FITNESS EVAL NB: 1 # print from my eval function
FITNESS EVAL NB: 2
FITNESS EVAL NB: 3

 * New best particle in the swarm is #0 with fitness 240.998000 (it: 0).
Process started
 * Iteration: 0
   since last global update: 0

FITNESS EVAL NB: 4
FITNESS EVAL NB: 5
FITNESS EVAL NB: 6

Starting verification of local best
 Solution 0 : 0.2571345856438336    0.18813189144874304 etc
 Fitness calcolata: 247.063 old best 240.998
 Solution 1 : 0.240087211248572 0.18714218687880663 etc
 Fitness calcolata: 477.455 old best 474.767
 Solution 2 : 0.2352166861792658    0.18234145283191924 etc
 Fitness calcolata: 342.846 old best 330.641
Completed iteration 1
 * Iteration: 1
   since last global update: 1

FITNESS EVAL NB: 7
FITNESS EVAL NB: 8
FITNESS EVAL NB: 9

Starting verification of local best
 Solution 0 : 0.2571345856438336    0.18813189144874304 etc
 Fitness calcolata: 247.063 old best 240.998
 Solution 1 : 0.246837211248572 0.18878792607785588 etc
new best for  1  has fitness 365.247
 Solution 2 : 0.2419666861792658    0.18365465414980464 etc
new best for  2  has fitness 236.208
 * New best particle in the swarm is #2 with fitness 236.208000 (it: 1).
Completed iteration 2
 * Iteration: 2
   since last global update: 1
 * Maximum iterations reached.
Process terminated, best solution found: [0.2419666861792658, 0.18365465414980464, etc] with fitness 236.208
Best solution: 0.2419666861792658   0.18365465414980464 etc
Whose fitness is: 236.208

TOTAL EVALS: 9 # prints from my code
Total execution time: 0.06 h
Total fitness eval time: 0.06 h (100.0 %)
CharlyEmpereurmot commented 5 years ago

Otherwise I think the termination criteria work just fine

aresio commented 5 years ago

Okay, then the problem is that it is performing an additional wrong "iteration". That's a bug probably introduced by a new functionality, I'll release a patch in the next hours.

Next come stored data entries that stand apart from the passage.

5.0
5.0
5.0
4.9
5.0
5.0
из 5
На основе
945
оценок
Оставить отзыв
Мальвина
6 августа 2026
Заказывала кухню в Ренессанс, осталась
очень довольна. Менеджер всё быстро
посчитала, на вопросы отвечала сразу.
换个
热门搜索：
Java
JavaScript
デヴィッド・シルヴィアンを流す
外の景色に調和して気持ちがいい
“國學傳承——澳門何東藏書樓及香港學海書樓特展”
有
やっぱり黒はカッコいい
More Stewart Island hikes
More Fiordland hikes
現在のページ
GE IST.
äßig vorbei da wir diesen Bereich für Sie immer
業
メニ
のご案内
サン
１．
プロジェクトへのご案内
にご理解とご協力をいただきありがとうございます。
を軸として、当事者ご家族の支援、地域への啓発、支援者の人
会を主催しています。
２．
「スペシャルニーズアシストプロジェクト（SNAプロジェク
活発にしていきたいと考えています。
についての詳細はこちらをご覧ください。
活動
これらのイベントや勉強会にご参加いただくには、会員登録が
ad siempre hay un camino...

Thanks!

CharlyEmpereurmot commented 5 years ago

Yes it is only this, nothing terrible. Truth is at some point I actually got confused between nb of swarm iterations and nb of evaluations, sorry!

aresio commented 5 years ago

In this new version you can set the number of evaluations too, but that can be tricky. I will prepare a specific documentation on that.

Meanwhile, I pushed version 1.7.3 that fixed the additional iteration problem.